• **Data for analysis**

>>

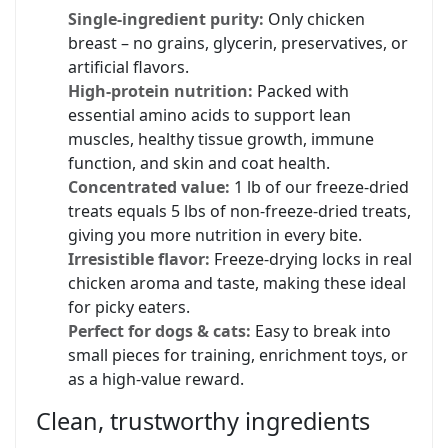
Single-ingredient purity:
Only chicken
breast – no grains, glycerin, preservatives, or
artificial flavors.
High-protein nutrition:
Packed with
essential amino acids to support lean
muscles, healthy tissue growth, immune
function, and skin and coat health.
Concentrated value:
1 lb of our freeze-dried
treats equals 5 lbs of non-freeze-dried treats,
giving you more nutrition in every bite.
Irresistible flavor:
Freeze-drying locks in real
chicken aroma and taste, making these ideal
for picky eaters.
Perfect for dogs & cats:
Easy to break into
small pieces for training, enrichment toys, or
as a high-value reward.
Clean, trustworthy ingredients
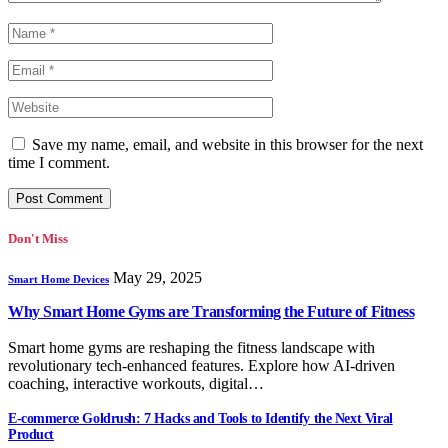
Save my name, email, and website in this browser for the next
time I comment.
Don't Miss
May 29, 2025
Smart Home Devices
Why Smart Home Gyms are Transforming the Future of Fitness
Smart home gyms are reshaping the fitness landscape with
revolutionary tech-enhanced features. Explore how AI-driven
coaching, interactive workouts, digital…
E-commerce Goldrush: 7 Hacks and Tools to Identify the Next Viral
Product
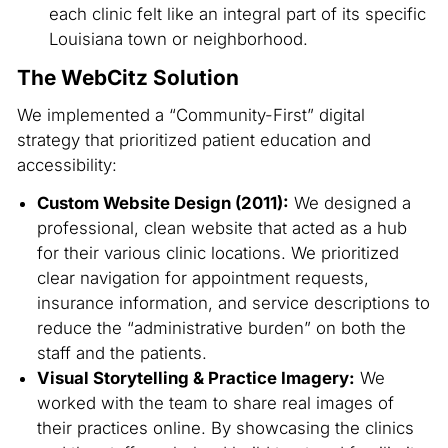
each clinic felt like an integral part of its specific
Louisiana town or neighborhood.
The WebCitz Solution
We implemented a “Community-First” digital
strategy that prioritized patient education and
accessibility:
Custom Website Design (2011):
We designed a
professional, clean website that acted as a hub
for their various clinic locations. We prioritized
clear navigation for appointment requests,
insurance information, and service descriptions to
reduce the “administrative burden” on both the
staff and the patients.
Visual Storytelling & Practice Imagery:
We
worked with the team to share real images of
their practices online. By showcasing the clinics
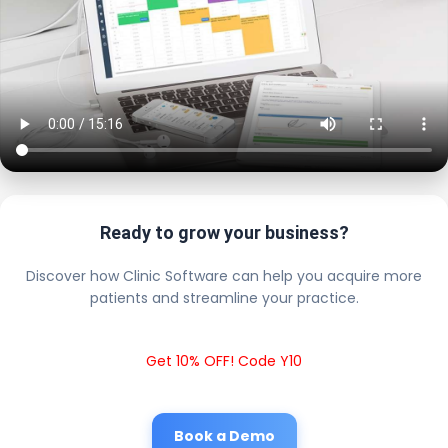
Ready to grow your business?
Discover how Clinic Software can help you acquire more
patients and streamline your practice.
Get 10% OFF! Code Y10
Book a Demo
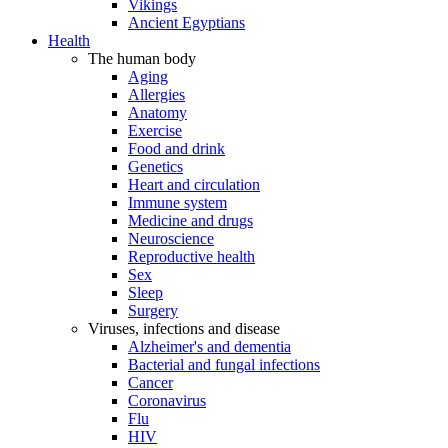
Vikings
Ancient Egyptians
Health
The human body
Aging
Allergies
Anatomy
Exercise
Food and drink
Genetics
Heart and circulation
Immune system
Medicine and drugs
Neuroscience
Reproductive health
Sex
Sleep
Surgery
Viruses, infections and disease
Alzheimer's and dementia
Bacterial and fungal infections
Cancer
Coronavirus
Flu
HIV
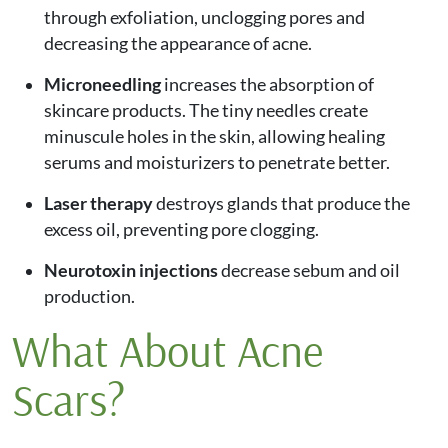
through exfoliation, unclogging pores and
decreasing the appearance of acne.
Microneedling
increases the absorption of
skincare products. The tiny needles create
minuscule holes in the skin, allowing healing
serums and moisturizers to penetrate better.
Laser therapy
destroys glands that produce the
excess oil, preventing pore clogging.
Neurotoxin injections
decrease sebum and oil
production.
What About Acne
Scars?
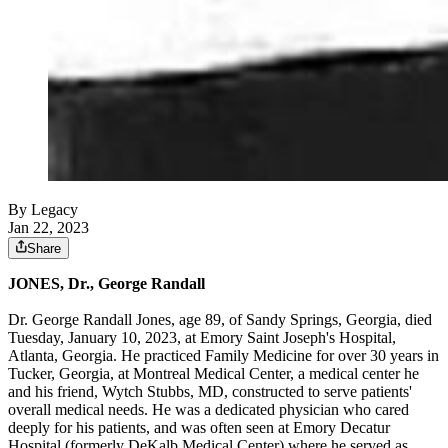
By Legacy
Jan 22, 2023
Share
JONES, Dr., George Randall
Dr. George Randall Jones, age 89, of Sandy Springs, Georgia, died
Tuesday, January 10, 2023, at Emory Saint Joseph's Hospital,
Atlanta, Georgia. He practiced Family Medicine for over 30 years in
Tucker, Georgia, at Montreal Medical Center, a medical center he
and his friend, Wytch Stubbs, MD, constructed to serve patients'
overall medical needs. He was a dedicated physician who cared
deeply for his patients, and was often seen at Emory Decatur
Hospital (formerly DeKalb Medical Center) where he served as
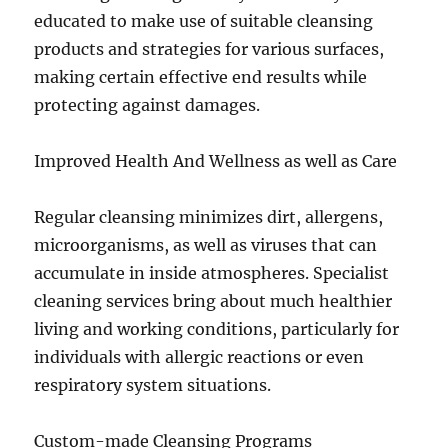
educated to make use of suitable cleansing
products and strategies for various surfaces,
making certain effective end results while
protecting against damages.
Improved Health And Wellness as well as Care
Regular cleansing minimizes dirt, allergens,
microorganisms, as well as viruses that can
accumulate in inside atmospheres. Specialist
cleaning services bring about much healthier
living and working conditions, particularly for
individuals with allergic reactions or even
respiratory system situations.
Custom-made Cleansing Programs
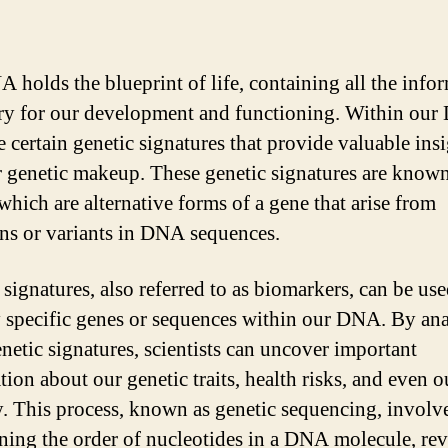
 holds the blueprint of life, containing all the info
ry for our development and functioning. Within our
e certain genetic signatures that provide valuable ins
r genetic makeup. These genetic signatures are known
 which are alternative forms of a gene that arise from
ns or variants in DNA sequences.
 signatures, also referred to as biomarkers, can be use
y specific genes or sequences within our DNA. By an
enetic signatures, scientists can uncover important
ion about our genetic traits, health risks, and even o
y. This process, known as genetic sequencing, involv
ning the order of nucleotides in a DNA molecule, rev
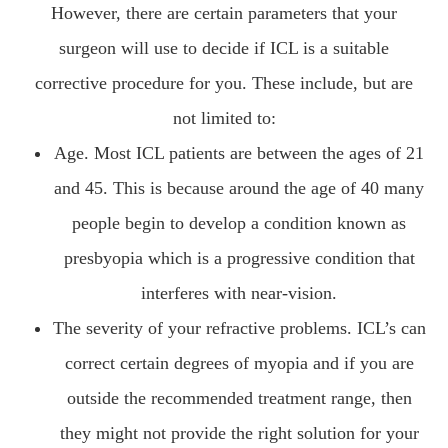
However, there are certain parameters that your
surgeon will use to decide if ICL is a suitable
corrective procedure for you. These include, but are
not limited to:
Age. Most ICL patients are between the ages of 21
and 45. This is because around the age of 40 many
people begin to develop a condition known as
presbyopia which is a progressive condition that
interferes with near-vision.
The severity of your refractive problems. ICL’s can
correct certain degrees of myopia and if you are
outside the recommended treatment range, then
they might not provide the right solution for your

<<

• **Task details**
In the material above, each line with the word "sequences" should be copied.

• **Exercise response**
ns or variants in DNA sequences.
y specific genes or sequences within our DNA. By an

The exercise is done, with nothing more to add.